MISIR'LA GENİŞ İŞBİRLİĞİ İMKANIMIZ VAR
Türkiye'nin Mısır ile ilişkilerine yönelik soruya Erdoğan, "Bizim için Mısır dünün bir ülkesi değil, Mısır halkı ha keza öyle" yanıtını verdi. Türkiye ve Mısır halklarının tarihten gelen bir gönül, kader birlikteliği olduğunun altını çizen Erdoğan, şöyle devam etti:
“Devletler arasındaki ilişkilerimiz bu temelde ilerledi ve hala da bu temelde ilerliyor. Önce istihbarat birimlerimiz, ardından Dışişleri Bakanlığımız mensupları arasında başlayan görüşmeler genişleyerek devam etti, hala da devam ediyor. Mısır ile Doğu Akdeniz'den Libya'ya kadar geniş bir alanda ciddi iş birliği imkanlarımız bulunuyor. Bu konuda bakanlarımızın görüşmeleri noktasında herhangi bir sıkıntımız zaten söz konusu değil ve bununla ilgili olarak da biz bakanlarımıza 'görüşmelerinizi yapabilirsiniz' diyoruz. TOBB'un muhataplarıyla görüşmelerinin en ideal şekilde yapılmasının gereğini de yine kendilerine hep söyledik. Çünkü ticari alanda işi ilerletmemiz lazım. Arzumuz bu iş birliği imkanlarını azami derece kullanmak ve 'kazan kazan' esasına göre münasebetlerimizi ilerletmektir. Şu anda bu çalışmalara, bu şekilde devam ediyoruz.”

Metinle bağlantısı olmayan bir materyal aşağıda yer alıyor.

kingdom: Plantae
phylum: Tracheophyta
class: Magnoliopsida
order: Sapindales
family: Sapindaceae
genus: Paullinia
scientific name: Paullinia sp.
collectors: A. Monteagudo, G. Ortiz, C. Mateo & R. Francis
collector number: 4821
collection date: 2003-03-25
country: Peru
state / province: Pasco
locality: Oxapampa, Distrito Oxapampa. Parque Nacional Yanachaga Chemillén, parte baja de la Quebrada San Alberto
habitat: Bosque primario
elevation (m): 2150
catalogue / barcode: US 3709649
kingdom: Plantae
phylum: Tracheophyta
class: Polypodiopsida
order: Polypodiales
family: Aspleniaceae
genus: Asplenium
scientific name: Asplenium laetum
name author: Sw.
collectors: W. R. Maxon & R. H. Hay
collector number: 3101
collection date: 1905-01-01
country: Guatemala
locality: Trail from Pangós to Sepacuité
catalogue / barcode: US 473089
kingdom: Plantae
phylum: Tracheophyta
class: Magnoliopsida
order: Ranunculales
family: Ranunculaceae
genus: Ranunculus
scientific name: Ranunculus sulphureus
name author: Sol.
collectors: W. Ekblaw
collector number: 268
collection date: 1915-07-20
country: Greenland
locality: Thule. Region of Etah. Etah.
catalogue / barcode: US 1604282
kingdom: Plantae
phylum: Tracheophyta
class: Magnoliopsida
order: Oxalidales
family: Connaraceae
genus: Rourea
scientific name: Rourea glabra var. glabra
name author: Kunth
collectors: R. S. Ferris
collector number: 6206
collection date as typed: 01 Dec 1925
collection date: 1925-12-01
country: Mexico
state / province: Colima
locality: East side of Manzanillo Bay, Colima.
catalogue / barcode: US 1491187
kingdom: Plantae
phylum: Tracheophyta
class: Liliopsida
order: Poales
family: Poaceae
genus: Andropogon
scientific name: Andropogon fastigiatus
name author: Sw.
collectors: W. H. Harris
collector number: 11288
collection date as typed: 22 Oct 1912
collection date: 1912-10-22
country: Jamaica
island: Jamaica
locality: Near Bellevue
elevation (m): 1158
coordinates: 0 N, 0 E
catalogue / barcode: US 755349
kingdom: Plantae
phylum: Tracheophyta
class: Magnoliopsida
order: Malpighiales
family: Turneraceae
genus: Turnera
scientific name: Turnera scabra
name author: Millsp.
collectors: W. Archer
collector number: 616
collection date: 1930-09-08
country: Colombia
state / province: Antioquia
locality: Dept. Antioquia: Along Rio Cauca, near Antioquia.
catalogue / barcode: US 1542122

Aynı durumun Körfez ülkelerinin tamamı için geçerli olduğunu vurgulayan Erdoğan, “Hep söylediğim gibi bize bir adım atana biz koşarak gitmekte bir sakınca görmeyiz. Ancak şunu söylemem lazım, yani bir Yunanistan-Türkiye ilişkisi veya Yunanistan-Mısır ilişkisiyle Türkiye-Mısır ilişkisini aynı terazide tartmak mümkün değildir. Çünkü bizim Mısır halkıyla olan ilişkimiz Yunan halkıyla Mısır halkı arasındaki ilişkiye benzemez. Bunun kamuoyu araştırmasını Mısır'da yapsanız alacağınız cevap bellidir. Aynı şeyi Yunan halkı için de yapsanız alacağınız cevap bellidir. Bunun cevabını ben vermeyeyim. Bunu Yunanistanlı farklı alır, biz ise farklı alırız. Bundan hiç endişem yok. Çünkü ben Mısır halkını çok iyi bilirim, onları çok iyi tanırım, severim. Bağlantılarımızın kültürel yönü çok güçlüdür, çok ağırdır. Dolayısıyla yeniden bu süreci başlatmakta da kararlıyız.”